Profitability improves. The agent becomes more conservative, researches more deeply, and eventually finds high-conviction bets.
But now it’s spending too many research tokens. It’s investigating too many markets in parallel and running out of budget before completing analysis on enough of them. You run an 80/20 analysis on which research activities actually moved the needle on prediction accuracy and cut the rest.
Research efficiency improves. Now the agent is running out of markets in its niche. It’s putting up good predictions on a third of available markets, but needs to expand. So you broaden the niche.
All this work is iterative and high-leverage. You’re not doing the research yourself. You’re not picking the markets. You’re mainly tuning the machine. And you can still override individual predictions, pause certain bets, or add safeguards.
You’re defaulting to closed loop but maintaining quality.
So where can this be applied?
TWO kinds of closed loop agent problems
In practice, there are two categories where closed loop agents make sense that form a barbell.

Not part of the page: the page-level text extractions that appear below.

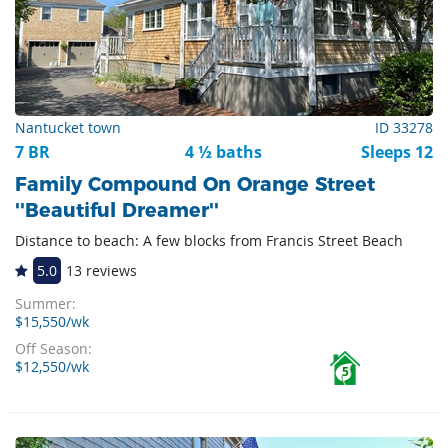
Nantucket town
ID 33278
7 BR
4 ½ baths
Sleeps 12
Family Compound On Orange Street
''Beautiful Dreamer''
Distance to beach: A few blocks from Francis Street Beach
5.0
13 reviews
Summer:
$15,550/wk
Off Season:
$12,550/wk
5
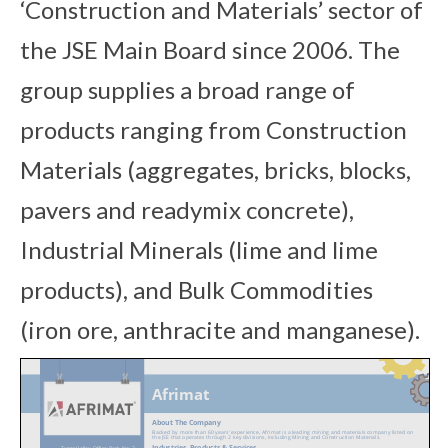
‘Construction and Materials’ sector of
the JSE Main Board since 2006. The
group supplies a broad range of
products ranging from Construction
Materials (aggregates, bricks, blocks,
pavers and readymix concrete),
Industrial Minerals (lime and lime
products), and Bulk Commodities
(iron ore, anthracite and manganese).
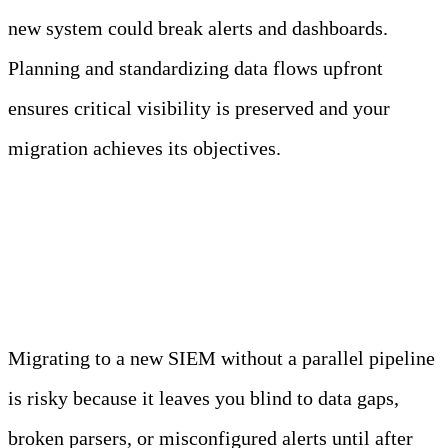
new system could break alerts and dashboards.
Planning and standardizing data flows upfront
ensures critical visibility is preserved and your
migration achieves its objectives.
Run a Parallel Pipeline
Migrating to a new SIEM without a parallel pipeline
is risky because it leaves you blind to data gaps,
broken parsers, or misconfigured alerts until after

The first is low-level automation where it’s not worth any human input. Bug triage and basic fixes for a codebase. Simple customer support for a product that can’t afford a support team. The agent does the best thing that can be automated, and you don’t look at it unless something breaks. Your only cost is tokens.
The second is the opposite end of the spectrum: core projects that are core your business. These are systems you’re trying to make closed loop because you want to improve the leverage and scale at which you can attack them.
Many problems won’t be closed loop and shouldn’t be. One-off tasks, work where you value the human voice, problems where human ideas are the whole point. This is not a hammer to apply to everything. But for the right problems at either end of the barbell, it becomes the natural way to work.
It also only gets better over time.
Closed loop agents are a HEDGE against the future
If model capabilities keep improving, and every indication is that they will, closed loop agents get easier and easier to build and more capable over time. The window between model versions is so compressed now that if you’re building exclusively for the capabilities of the current model, you’re probably building the wrong thing.
Closed loop agents are inherently forward-compatible. You’re not optimizing for a specific model’s quirks. You’re building a system where better models mean better performance on the objective, automatically.
This is why I’m starting to think about closed loop agents across several domains. The architecture forces you to ask the right question: can this problem be decomposed into an objective, a set of tools, and a feedback mechanism that doesn’t require me?
If the answer is yes, even partially, you should be building toward closed loop now.
I'm convinced closed loop agents will stop being just an attention grab.
For certain problems, they’ll just be how work gets done.
And it’s also a decidedly more fun way to use AI.